** Instructions to follow **
All lines below containing the string "officer" are to be copied.
-- -- --
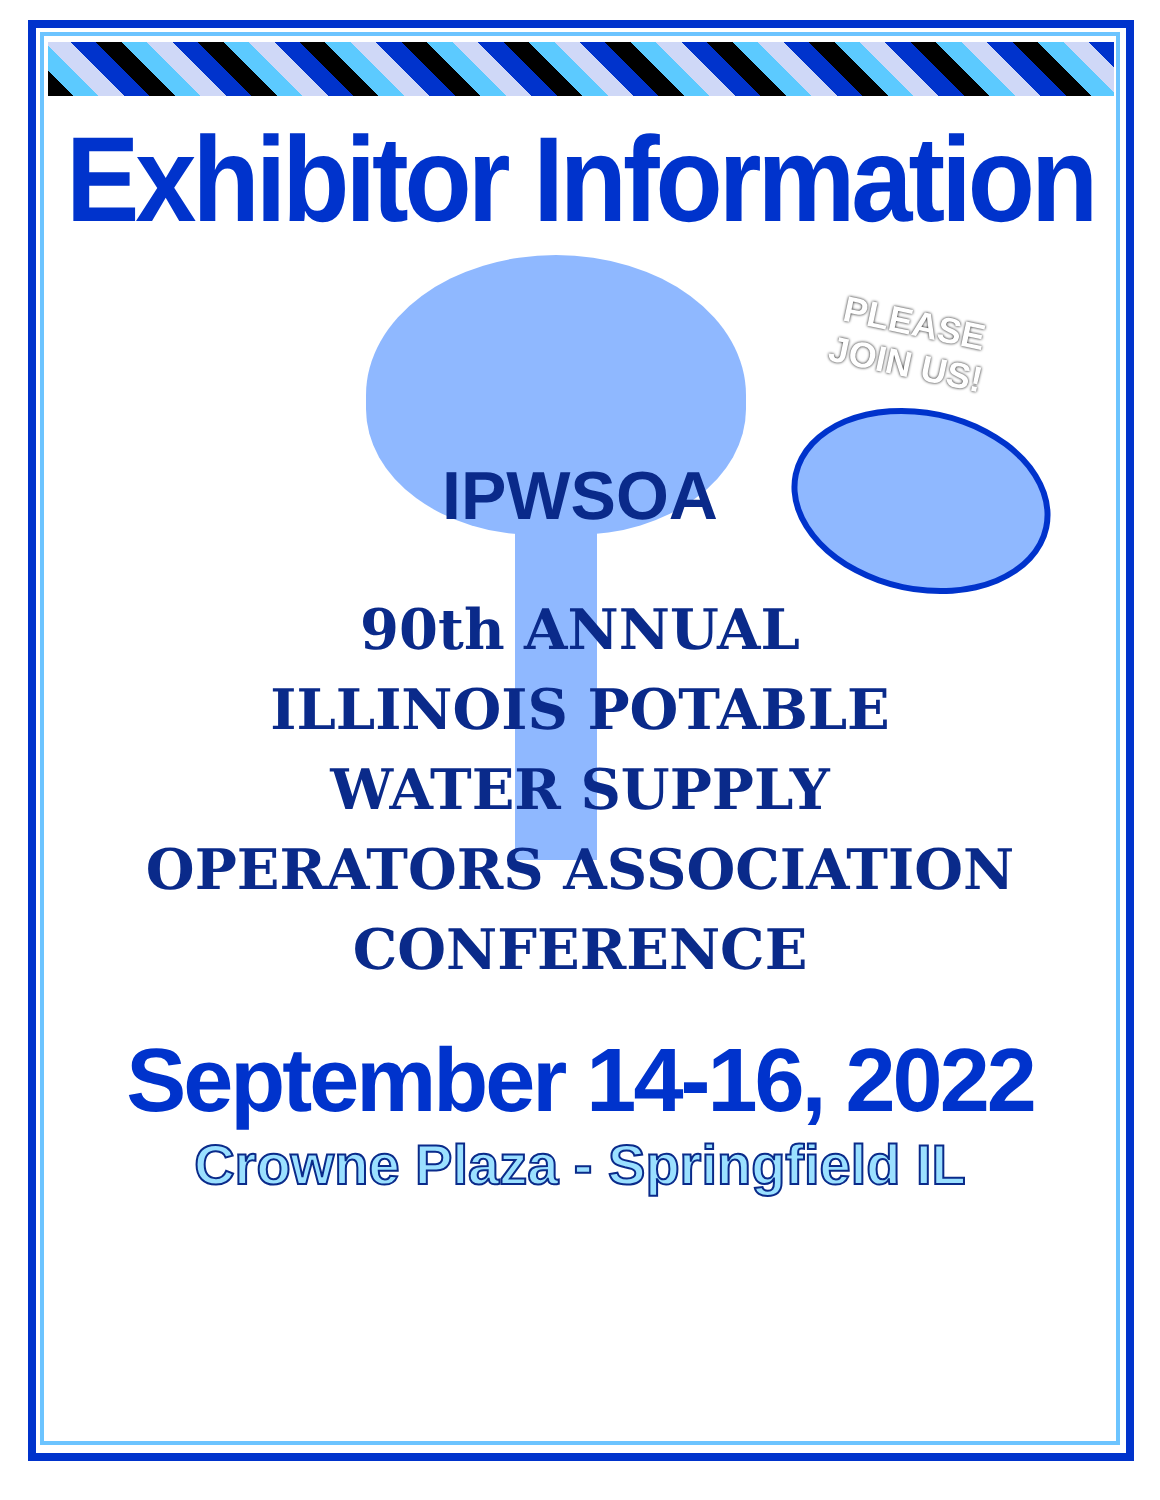Exhibitor Information
PLEASE
JOIN US!
IPWSOA
90th ANNUAL
ILLINOIS POTABLE
WATER SUPPLY
OPERATORS ASSOCIATION
CONFERENCE
September 14-16, 2022
Crowne Plaza - Springfield IL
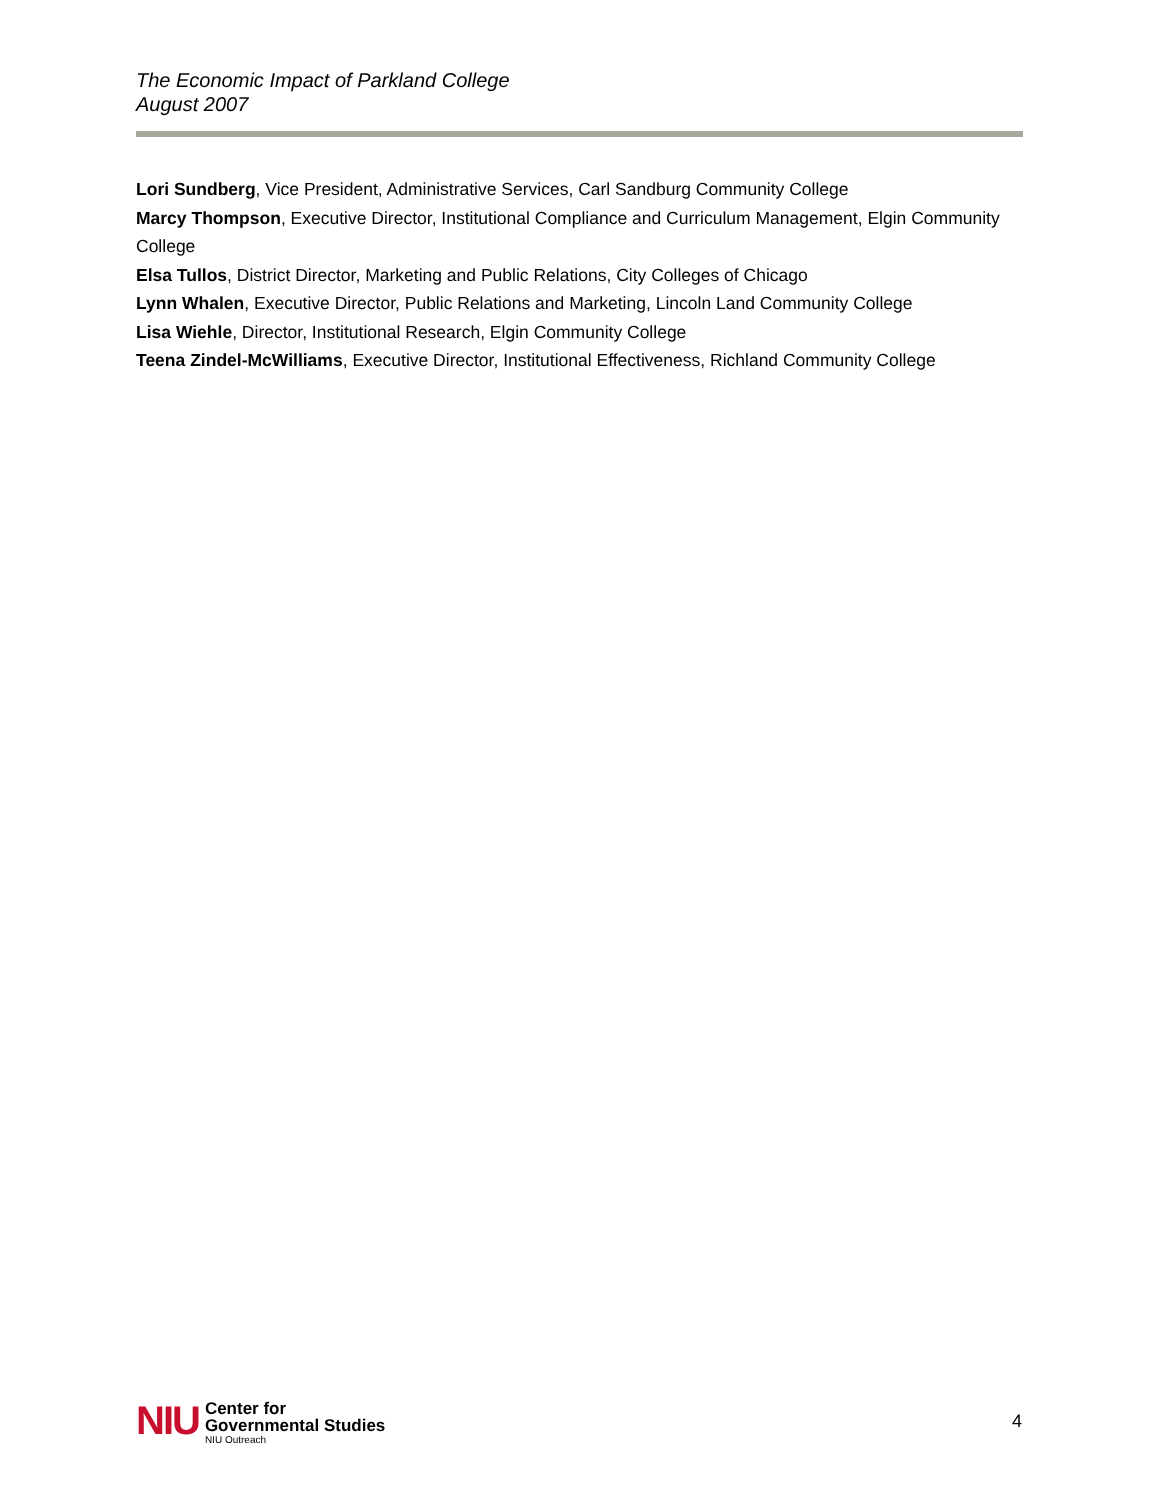The Economic Impact of Parkland College
August 2007
Lori Sundberg, Vice President, Administrative Services, Carl Sandburg Community College
Marcy Thompson, Executive Director, Institutional Compliance and Curriculum Management, Elgin Community College
Elsa Tullos, District Director, Marketing and Public Relations, City Colleges of Chicago
Lynn Whalen, Executive Director, Public Relations and Marketing, Lincoln Land Community College
Lisa Wiehle, Director, Institutional Research, Elgin Community College
Teena Zindel-McWilliams, Executive Director, Institutional Effectiveness, Richland Community College
NIU
Center for
Governmental Studies
NIU Outreach
4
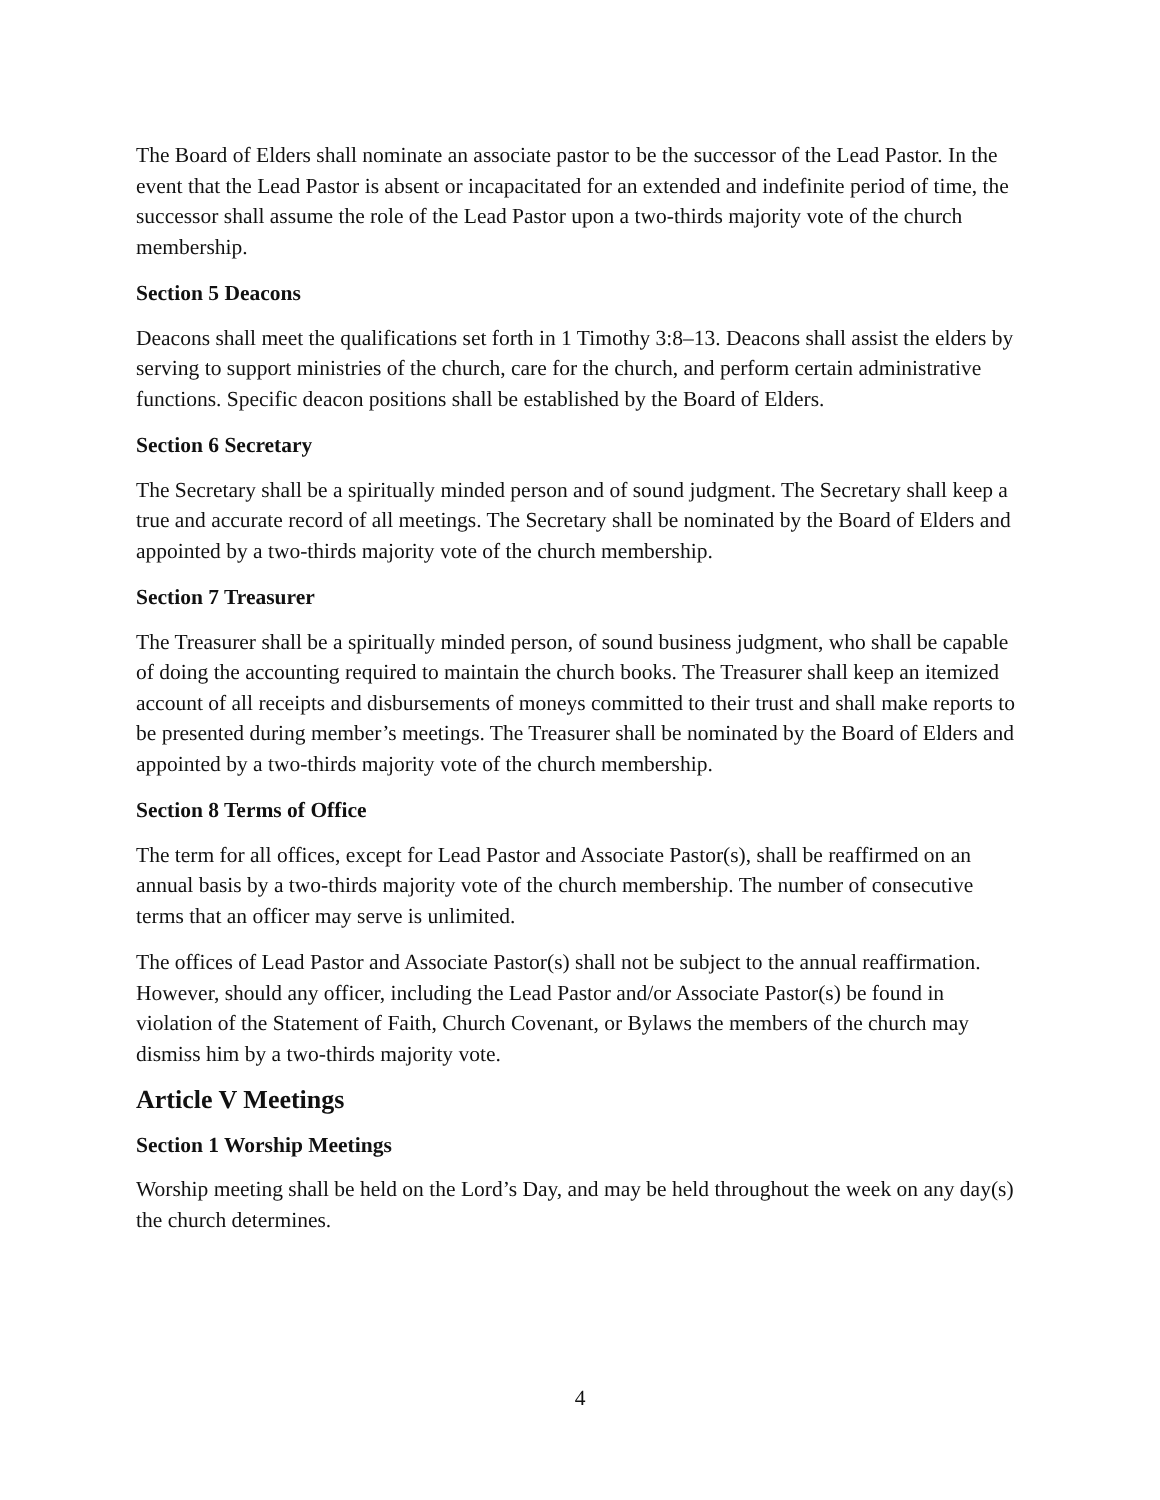The Board of Elders shall nominate an associate pastor to be the successor of the Lead Pastor. In the event that the Lead Pastor is absent or incapacitated for an extended and indefinite period of time, the successor shall assume the role of the Lead Pastor upon a two-thirds majority vote of the church membership.
Section 5 Deacons
Deacons shall meet the qualifications set forth in 1 Timothy 3:8–13. Deacons shall assist the elders by serving to support ministries of the church, care for the church, and perform certain administrative functions. Specific deacon positions shall be established by the Board of Elders.
Section 6 Secretary
The Secretary shall be a spiritually minded person and of sound judgment. The Secretary shall keep a true and accurate record of all meetings. The Secretary shall be nominated by the Board of Elders and appointed by a two-thirds majority vote of the church membership.
Section 7 Treasurer
The Treasurer shall be a spiritually minded person, of sound business judgment, who shall be capable of doing the accounting required to maintain the church books. The Treasurer shall keep an itemized account of all receipts and disbursements of moneys committed to their trust and shall make reports to be presented during member’s meetings. The Treasurer shall be nominated by the Board of Elders and appointed by a two-thirds majority vote of the church membership.
Section 8 Terms of Office
The term for all offices, except for Lead Pastor and Associate Pastor(s), shall be reaffirmed on an annual basis by a two-thirds majority vote of the church membership. The number of consecutive terms that an officer may serve is unlimited.
The offices of Lead Pastor and Associate Pastor(s) shall not be subject to the annual reaffirmation. However, should any officer, including the Lead Pastor and/or Associate Pastor(s) be found in violation of the Statement of Faith, Church Covenant, or Bylaws the members of the church may dismiss him by a two-thirds majority vote.
Article V Meetings
Section 1 Worship Meetings
Worship meeting shall be held on the Lord’s Day, and may be held throughout the week on any day(s) the church determines.
4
-- -- --
** Result of this task **
The term for all offices, except for Lead Pastor and Associate Pastor(s), shall be reaffirmed on an annual basis by a two-thirds majority vote of the church membership. The number of consecutive terms that an officer may serve is unlimited.
The offices of Lead Pastor and Associate Pastor(s) shall not be subject to the annual reaffirmation. However, should any officer, including the Lead Pastor and/or Associate Pastor(s) be found in violation of the Statement of Faith, Church Covenant, or Bylaws the members of the church may dismiss him by a two-thirds majority vote.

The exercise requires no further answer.